Reste que sous cette forme le mouvement était condamné. Mais si l’événement a disparu, l’esprit participatif demeure. Désormais, il faudrait que les différentes branches de la jeunesse puissent se retrouver dans une cause commune. Et ils en ont une : la lutte contre le chômage. Malheureusement, ils n’ont pas conscience de leur possible unité. Dans notre société individualiste, où chacun est confronté à des crises personnelles fortes, ils doivent déjà travailler à leur autonomie.

Comment satisfaire leur besoin de sens et d’engagement ?

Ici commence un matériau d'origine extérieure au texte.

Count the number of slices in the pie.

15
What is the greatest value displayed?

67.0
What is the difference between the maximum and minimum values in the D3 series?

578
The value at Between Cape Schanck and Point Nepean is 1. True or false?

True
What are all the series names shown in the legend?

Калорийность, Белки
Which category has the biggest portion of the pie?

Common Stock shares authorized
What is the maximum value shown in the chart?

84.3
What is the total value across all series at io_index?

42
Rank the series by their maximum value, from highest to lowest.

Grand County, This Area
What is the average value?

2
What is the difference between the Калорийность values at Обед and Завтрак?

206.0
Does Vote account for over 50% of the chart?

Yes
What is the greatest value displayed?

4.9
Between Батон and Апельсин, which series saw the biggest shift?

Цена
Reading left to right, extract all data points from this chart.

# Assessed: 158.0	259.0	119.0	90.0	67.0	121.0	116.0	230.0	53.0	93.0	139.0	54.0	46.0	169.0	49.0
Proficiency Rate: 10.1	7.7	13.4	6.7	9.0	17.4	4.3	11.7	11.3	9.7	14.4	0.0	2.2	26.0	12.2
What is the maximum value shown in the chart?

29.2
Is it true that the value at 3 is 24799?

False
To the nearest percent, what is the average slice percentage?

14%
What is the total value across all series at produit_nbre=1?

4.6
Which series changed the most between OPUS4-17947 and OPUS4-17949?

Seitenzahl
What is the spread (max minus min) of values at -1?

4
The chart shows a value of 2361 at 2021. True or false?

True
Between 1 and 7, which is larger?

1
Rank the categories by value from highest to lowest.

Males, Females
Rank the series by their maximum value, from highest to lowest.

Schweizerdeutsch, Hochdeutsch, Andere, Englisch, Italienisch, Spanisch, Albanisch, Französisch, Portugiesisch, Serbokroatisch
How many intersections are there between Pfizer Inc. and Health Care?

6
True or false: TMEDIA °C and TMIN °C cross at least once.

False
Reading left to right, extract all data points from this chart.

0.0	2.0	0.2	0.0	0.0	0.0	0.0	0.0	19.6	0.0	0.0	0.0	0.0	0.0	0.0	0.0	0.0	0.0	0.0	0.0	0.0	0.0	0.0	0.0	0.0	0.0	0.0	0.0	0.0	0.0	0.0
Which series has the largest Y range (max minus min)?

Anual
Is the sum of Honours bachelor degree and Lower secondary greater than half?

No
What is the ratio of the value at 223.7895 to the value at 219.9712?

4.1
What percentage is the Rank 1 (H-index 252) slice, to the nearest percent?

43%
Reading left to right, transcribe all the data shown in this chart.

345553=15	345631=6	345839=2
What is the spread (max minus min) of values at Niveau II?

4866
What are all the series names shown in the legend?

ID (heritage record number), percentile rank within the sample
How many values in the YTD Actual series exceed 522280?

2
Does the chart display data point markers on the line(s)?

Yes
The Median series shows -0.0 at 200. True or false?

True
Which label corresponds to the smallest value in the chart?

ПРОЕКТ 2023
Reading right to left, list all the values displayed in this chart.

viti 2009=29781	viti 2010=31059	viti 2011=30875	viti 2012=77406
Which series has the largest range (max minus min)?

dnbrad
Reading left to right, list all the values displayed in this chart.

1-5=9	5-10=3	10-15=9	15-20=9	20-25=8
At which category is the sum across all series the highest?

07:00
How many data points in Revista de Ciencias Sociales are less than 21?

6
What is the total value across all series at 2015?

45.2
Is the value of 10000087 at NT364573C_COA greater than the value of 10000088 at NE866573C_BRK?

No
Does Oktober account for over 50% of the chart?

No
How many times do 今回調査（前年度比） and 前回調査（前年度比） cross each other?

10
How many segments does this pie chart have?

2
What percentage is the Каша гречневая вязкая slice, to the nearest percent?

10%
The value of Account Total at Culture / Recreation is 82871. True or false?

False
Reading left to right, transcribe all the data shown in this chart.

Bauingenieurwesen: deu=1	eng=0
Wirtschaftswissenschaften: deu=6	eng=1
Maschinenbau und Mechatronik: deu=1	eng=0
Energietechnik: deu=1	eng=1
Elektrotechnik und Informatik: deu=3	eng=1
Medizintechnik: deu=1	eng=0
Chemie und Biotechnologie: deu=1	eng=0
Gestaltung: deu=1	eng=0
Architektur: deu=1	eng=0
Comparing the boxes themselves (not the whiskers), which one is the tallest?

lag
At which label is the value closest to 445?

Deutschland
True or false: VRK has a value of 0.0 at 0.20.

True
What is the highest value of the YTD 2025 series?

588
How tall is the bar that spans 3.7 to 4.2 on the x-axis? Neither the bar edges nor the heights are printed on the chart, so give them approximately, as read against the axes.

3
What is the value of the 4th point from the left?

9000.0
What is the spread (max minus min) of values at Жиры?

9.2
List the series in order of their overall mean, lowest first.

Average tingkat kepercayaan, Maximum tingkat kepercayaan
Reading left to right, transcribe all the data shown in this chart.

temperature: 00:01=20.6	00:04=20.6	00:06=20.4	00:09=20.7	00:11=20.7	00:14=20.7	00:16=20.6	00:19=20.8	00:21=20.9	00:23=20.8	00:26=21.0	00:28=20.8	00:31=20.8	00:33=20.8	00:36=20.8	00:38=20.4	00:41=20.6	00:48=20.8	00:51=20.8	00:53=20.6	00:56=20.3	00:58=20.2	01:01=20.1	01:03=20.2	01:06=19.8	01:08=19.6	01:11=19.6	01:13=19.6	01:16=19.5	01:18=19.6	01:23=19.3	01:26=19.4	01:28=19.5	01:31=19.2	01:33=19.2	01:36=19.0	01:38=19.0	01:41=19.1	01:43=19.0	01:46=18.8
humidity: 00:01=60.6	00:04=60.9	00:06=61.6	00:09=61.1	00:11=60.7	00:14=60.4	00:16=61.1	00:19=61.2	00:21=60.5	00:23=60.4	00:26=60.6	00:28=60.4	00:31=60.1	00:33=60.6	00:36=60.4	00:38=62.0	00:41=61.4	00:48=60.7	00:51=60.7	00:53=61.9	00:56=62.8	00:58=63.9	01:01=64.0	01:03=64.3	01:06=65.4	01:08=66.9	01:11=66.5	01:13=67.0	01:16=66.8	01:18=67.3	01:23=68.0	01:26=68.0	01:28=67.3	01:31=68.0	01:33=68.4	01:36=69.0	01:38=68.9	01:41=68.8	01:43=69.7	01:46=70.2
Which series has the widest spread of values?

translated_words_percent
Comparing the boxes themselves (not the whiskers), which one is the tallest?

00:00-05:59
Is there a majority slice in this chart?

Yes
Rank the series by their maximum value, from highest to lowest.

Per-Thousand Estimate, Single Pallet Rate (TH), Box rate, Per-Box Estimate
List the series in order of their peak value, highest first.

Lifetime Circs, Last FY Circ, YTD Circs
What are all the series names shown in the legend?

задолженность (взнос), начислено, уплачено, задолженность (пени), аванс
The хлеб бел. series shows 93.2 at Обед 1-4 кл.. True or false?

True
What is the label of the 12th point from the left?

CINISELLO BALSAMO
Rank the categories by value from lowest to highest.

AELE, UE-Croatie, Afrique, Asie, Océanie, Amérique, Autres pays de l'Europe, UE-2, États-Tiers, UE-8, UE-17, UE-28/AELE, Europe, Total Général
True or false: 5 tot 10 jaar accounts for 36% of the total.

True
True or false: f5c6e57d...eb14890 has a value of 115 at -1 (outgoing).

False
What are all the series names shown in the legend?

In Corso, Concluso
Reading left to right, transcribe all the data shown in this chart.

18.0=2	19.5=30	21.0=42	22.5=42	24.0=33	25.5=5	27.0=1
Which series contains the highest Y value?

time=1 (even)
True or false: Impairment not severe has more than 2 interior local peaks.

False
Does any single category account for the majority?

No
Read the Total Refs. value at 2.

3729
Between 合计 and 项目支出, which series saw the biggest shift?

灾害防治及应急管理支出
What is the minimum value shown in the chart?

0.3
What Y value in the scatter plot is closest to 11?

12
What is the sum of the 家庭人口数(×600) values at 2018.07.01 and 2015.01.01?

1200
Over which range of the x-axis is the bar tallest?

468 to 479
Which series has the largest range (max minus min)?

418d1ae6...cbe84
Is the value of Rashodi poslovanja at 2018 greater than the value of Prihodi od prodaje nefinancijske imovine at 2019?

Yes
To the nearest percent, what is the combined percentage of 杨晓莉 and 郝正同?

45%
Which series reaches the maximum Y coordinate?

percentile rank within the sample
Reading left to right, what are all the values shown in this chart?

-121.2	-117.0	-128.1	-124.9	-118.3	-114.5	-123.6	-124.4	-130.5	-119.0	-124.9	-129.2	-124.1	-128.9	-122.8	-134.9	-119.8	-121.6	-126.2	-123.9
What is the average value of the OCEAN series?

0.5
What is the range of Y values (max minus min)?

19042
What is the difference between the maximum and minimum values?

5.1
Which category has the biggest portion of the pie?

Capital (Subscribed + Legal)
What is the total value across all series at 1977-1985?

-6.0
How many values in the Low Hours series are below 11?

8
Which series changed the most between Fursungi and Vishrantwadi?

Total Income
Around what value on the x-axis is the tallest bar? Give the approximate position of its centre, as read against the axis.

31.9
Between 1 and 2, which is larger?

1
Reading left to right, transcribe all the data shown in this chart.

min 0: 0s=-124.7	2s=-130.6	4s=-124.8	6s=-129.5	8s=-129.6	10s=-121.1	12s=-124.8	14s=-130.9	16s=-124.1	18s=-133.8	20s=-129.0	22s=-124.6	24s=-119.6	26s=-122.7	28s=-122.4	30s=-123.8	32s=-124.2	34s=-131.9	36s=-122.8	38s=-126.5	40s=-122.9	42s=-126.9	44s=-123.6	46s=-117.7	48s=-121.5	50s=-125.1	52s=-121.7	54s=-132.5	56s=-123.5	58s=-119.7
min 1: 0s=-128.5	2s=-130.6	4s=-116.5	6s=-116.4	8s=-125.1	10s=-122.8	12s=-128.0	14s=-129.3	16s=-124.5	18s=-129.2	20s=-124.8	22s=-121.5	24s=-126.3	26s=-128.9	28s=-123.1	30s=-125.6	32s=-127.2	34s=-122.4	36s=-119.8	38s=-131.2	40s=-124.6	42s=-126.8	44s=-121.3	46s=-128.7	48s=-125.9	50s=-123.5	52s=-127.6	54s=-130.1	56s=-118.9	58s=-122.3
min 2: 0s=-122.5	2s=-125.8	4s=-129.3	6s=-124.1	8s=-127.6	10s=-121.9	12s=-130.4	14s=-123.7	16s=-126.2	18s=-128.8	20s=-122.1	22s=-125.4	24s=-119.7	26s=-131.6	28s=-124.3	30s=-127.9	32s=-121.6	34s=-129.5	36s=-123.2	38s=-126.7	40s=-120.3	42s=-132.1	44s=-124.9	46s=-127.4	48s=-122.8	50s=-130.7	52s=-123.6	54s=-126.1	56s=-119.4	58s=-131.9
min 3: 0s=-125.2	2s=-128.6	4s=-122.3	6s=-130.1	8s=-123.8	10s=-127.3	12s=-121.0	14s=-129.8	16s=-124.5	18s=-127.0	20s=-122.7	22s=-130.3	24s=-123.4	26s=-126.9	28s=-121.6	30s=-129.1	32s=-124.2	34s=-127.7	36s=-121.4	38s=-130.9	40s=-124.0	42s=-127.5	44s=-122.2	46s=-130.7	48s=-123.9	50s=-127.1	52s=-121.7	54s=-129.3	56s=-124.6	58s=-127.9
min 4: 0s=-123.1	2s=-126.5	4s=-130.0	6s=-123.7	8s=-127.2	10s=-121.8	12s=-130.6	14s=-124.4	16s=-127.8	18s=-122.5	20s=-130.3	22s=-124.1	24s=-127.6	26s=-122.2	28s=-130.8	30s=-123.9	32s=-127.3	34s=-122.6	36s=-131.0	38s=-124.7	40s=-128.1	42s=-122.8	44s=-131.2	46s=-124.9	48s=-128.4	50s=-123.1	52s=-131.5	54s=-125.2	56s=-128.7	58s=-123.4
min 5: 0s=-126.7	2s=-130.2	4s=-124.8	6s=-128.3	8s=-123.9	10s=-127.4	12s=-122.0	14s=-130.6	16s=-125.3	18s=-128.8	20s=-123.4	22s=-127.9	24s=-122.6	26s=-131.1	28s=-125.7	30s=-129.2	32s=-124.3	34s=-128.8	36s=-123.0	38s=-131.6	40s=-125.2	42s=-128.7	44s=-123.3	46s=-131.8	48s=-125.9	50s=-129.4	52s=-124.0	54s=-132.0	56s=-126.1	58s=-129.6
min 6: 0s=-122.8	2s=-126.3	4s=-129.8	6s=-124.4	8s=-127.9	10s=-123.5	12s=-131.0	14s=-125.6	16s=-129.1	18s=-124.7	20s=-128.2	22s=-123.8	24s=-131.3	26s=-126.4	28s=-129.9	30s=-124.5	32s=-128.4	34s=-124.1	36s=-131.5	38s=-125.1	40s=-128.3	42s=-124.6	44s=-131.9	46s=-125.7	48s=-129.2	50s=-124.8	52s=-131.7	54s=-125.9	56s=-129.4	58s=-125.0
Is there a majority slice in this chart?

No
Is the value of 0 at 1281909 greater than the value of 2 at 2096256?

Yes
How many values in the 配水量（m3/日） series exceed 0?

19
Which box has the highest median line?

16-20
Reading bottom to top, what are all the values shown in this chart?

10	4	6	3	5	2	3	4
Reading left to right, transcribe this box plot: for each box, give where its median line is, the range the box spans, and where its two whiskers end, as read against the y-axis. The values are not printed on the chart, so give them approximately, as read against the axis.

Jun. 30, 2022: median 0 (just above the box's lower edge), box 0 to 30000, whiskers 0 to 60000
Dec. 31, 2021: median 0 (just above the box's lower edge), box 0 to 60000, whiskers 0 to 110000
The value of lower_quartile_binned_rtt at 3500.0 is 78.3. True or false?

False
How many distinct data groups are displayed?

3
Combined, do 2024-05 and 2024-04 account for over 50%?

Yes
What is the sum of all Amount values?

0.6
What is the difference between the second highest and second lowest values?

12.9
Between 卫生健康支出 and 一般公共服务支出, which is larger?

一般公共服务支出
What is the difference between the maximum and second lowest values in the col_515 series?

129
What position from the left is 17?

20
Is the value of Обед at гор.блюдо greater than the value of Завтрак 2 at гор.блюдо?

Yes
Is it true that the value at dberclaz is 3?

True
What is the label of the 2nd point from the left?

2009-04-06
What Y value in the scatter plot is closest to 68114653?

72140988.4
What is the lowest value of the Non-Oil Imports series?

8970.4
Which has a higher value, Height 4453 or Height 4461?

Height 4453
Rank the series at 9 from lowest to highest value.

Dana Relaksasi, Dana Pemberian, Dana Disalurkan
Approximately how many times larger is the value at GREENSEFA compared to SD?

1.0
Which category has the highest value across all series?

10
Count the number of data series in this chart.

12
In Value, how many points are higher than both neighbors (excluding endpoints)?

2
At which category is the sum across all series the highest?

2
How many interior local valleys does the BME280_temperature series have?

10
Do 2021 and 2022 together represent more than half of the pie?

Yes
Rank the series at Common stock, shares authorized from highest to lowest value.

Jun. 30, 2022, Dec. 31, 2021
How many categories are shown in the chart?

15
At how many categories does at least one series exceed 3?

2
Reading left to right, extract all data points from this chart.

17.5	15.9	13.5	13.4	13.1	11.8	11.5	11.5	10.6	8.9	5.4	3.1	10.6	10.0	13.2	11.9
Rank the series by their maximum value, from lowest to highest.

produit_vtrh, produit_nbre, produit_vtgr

M. F. La meilleure réponse est l’éducation, morale et civique. Il s’agit aussi de faire une vraie place aux jeunes. Pourquoi ne pas abaisser l’âge du droit de vote à 16 ans ? Les mettre en position d’être élus, d’exercer des responsabilités et les former pour cela ? Ce serait efficace en termes de reconnaissance, car les jeunes en manquent au moins autant, si ce n’est plus, que d’emploi.

 

[1] « L’accès des jeunes à l’emploi : construire des parcours, adapter les aides », rapport de la Cour des comptes, octobre 2016, à consulter sur www.ccomptes.fr

Propos recueillis par Noémie Gilliotte. Photos : William Parra pour Direction[s]

Carte d’identité

Nom. Michel Fize

Formation. Doctorat d’État en droit

Parcours. Maire adjoint chargé de la jeunesse et des sports de Michery (Yonne) de 1995 à 2001, conseiller technique au cabinet de la ministre de la Jeunesse et des Sports de 1997 à 1998, délégué national à la Jeunesse, délégué national à la Justice, à la Sécurité et aux Libertés au Mouvement des progressistes de 2009 à 2016, sociologue chercheur au CNRS de 1983 à 2016.

Fonctions actuelles.  Retraité, auteur, notamment, en 2016 de « Djihad ou FN. Radicalisation de la jeunesse, la montée des extrêmes » (éd. Eyrolles) et de « Jeunesses à l’abandon, la construction universelle d’une exclusion sociale » (éd. Mimésis).